Vietnam's (meager) resources

Jonathan Scott jonascott at worldnet.att.net
Tue Jun 2 17:10:08 PDT 1998


Doug writes:
>
> Carrol Cox wrote:

"It is devishly difficult to keep a discussion of race going on these lists."

I beg to differ. Race & its relation to class seems to have been one of the staples of discussion in lbo-talk's first month of life. Which is exactly the kind of thing I was hoping for - the abortion discussion too. [SNIP]
> And stay up all night
> every night discussing
> race and class..."

Carrol Cox writes:

"Yes and no. There have been some very long threads on race and class. But your appended Communist Love Song is an appropriate comment on those threads: they tend to go around in a circle endlessly, a circle which does not incorporate new material with each spin of the wheel*, but merely restate the general point (which I then stated again in my post). When I say it's devilishly difficult, I mean it is difficult to get the discussion to go much beyond this reaffirmation of what I believe has been established as a truism, but...

"How do we move that discussion forward beyond that truism?"

I'll have to look up the previous discussions of race and class on lbo-talk. I've been on the list for only a day or two.

DuBois always talked about "the White Blindspot" as the main weakness of social thought in the US. What Carrol refers to as the endless circle of talk about race and class on the left is perfect next to DuBois' formulation: where we once had the Blindspot to contend with, before it was blown open by the US civil rights movement, we now have in its place an insidious truism--insidious precisely because its intent is not to better explain or illuminate but to get away from its referent: white racial oppression.

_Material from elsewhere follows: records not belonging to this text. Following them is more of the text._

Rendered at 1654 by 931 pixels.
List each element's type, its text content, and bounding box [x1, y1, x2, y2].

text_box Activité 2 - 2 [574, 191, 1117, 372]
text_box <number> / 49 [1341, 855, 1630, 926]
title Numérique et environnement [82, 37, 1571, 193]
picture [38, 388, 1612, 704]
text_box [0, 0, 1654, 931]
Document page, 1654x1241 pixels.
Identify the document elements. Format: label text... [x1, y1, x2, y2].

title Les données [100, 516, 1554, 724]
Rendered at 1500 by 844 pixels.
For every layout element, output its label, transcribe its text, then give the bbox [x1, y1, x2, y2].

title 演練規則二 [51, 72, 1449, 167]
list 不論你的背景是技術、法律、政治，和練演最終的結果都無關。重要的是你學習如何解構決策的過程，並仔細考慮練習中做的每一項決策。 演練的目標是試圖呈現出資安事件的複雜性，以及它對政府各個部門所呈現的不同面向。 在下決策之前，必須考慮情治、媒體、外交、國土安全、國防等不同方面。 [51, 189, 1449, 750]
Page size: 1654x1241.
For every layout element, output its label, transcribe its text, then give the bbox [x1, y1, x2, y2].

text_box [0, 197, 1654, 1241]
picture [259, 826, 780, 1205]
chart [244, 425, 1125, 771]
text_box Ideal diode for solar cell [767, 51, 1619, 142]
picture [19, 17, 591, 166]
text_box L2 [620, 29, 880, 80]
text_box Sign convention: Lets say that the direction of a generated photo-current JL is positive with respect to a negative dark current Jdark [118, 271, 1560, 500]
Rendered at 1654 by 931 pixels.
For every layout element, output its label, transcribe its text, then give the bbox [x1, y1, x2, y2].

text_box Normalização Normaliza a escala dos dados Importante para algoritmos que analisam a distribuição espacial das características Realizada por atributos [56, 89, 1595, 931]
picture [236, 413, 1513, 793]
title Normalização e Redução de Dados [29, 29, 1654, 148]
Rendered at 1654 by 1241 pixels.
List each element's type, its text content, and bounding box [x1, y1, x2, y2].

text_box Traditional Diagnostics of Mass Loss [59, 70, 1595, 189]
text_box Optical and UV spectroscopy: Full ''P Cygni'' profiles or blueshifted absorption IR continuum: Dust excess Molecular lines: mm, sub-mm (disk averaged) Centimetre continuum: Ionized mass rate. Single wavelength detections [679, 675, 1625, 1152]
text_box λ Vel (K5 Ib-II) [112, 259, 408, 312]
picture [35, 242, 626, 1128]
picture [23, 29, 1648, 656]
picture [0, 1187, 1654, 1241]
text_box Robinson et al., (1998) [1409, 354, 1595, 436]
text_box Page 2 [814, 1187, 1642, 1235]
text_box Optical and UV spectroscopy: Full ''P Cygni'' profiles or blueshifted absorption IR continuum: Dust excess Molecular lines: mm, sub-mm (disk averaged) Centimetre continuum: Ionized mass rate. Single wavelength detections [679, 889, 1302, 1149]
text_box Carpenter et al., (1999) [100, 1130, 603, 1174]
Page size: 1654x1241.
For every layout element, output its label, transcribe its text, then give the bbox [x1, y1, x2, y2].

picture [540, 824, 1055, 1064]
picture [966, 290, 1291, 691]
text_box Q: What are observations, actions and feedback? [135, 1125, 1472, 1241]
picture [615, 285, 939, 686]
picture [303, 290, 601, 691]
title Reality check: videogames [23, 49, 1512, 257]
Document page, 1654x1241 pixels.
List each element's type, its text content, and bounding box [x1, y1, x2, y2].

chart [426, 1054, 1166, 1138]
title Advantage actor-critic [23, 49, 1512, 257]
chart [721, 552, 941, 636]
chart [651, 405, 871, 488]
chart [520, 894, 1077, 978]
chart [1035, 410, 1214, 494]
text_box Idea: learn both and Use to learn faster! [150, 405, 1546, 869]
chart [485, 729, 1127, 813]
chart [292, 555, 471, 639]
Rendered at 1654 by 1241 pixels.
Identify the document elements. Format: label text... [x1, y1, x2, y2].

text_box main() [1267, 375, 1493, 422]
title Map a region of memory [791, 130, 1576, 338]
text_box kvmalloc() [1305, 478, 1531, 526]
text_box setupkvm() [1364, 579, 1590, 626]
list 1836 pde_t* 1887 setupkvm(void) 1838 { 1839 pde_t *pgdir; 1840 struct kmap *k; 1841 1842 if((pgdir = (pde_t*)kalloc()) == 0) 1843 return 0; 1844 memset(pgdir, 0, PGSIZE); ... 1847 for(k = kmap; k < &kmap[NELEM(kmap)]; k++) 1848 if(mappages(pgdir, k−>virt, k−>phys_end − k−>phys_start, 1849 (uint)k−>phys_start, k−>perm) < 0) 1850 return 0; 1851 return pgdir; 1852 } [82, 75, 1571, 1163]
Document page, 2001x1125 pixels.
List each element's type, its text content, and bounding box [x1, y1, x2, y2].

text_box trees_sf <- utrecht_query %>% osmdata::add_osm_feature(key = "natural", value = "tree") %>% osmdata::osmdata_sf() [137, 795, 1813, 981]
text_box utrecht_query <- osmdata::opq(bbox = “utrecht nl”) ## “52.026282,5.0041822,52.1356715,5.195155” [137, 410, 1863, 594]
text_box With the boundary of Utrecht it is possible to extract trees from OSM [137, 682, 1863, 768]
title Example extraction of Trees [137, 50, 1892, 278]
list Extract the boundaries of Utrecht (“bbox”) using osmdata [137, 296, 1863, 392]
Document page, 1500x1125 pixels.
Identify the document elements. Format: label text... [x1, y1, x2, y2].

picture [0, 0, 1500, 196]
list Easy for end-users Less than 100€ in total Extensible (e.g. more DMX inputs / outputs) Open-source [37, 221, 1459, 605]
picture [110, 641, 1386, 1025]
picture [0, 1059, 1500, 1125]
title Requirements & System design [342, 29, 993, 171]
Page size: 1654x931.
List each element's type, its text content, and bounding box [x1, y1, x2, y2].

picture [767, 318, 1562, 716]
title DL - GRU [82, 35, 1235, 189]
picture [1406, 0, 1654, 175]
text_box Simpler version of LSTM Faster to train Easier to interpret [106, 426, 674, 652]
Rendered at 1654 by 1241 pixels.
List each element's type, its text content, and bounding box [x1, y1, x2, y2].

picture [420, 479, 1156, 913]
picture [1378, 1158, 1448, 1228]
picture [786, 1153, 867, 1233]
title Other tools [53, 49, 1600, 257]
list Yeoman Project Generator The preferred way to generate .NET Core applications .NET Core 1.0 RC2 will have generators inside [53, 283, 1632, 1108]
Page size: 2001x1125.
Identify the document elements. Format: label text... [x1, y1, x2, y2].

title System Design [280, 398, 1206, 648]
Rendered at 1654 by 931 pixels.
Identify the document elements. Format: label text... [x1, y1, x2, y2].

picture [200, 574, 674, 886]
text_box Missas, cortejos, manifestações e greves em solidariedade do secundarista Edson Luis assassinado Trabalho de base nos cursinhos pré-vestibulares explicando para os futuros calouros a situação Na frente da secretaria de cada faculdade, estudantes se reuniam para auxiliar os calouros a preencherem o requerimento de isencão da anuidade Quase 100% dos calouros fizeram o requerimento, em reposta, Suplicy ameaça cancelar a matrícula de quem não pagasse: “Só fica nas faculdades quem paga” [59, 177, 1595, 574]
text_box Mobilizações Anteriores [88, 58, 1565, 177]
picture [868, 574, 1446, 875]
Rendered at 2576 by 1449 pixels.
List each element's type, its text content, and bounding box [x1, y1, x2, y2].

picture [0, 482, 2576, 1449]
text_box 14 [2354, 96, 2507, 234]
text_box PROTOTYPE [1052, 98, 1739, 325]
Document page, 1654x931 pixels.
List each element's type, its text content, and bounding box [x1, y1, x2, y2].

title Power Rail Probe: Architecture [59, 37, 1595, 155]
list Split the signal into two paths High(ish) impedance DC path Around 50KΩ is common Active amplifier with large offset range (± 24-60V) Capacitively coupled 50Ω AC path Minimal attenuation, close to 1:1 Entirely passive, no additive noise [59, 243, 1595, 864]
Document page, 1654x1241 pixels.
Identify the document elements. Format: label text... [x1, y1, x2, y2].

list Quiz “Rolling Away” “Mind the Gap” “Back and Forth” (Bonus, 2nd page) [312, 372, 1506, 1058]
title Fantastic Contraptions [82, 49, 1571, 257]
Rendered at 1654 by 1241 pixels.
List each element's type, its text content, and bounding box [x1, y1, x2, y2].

I think Carrol's question--"How do we move that discussion forward beyond that truism"--is worth more than one answer. It requires a lot of steady discussion that's a lot less sexy than talk about militias. But for now here's one answer, as brief as I can make it:

If white skin privilege continues to be the achilles heel of the labor movement as a whole, and white racial oppression the central feature of US history--I take this to be the specific truism Carrol refers to above--then we can square the race and class circle by first getting our terms straight. I have the feeling that very few folks on the left know anything substantial about--on par with, say, the Vietnam War--how the "white race" was invented, its history as a ruling-class social control formation.

Theodore Allen's two volume study, THE INVENTION OF THE WHITE RACE (Verso, 1994 and 1997) is a great place to start. We should have back-and-forths about this masterpiece of American historiography. Many of our terms, such as racial oppression and white skin privilege, could be nuanced and made more precise through recourse to Allen's work. I'm not suggesting a study-group (nor am I saying Allen is the only place to go); I'm just saying that since many of the back-and-forths already take the form of a study-group, let's use the opportunity to get discussions going along these lines, where relevant citations could be made and so on, as they are in lbo-talk discussions about the Vietnam War, abortion, militias, Leninism, etc.

To me, what Carrol is saying (in response to Doug's rejoinder above) is that this is what is lacking whenever the US left gets together to talk about race and class. Unlike discussions about environmentalism, religion or socialism, discussions about race and class act as if everyone is in agreement about fundamentals. So let's talk a few fundamentals and see if it's true.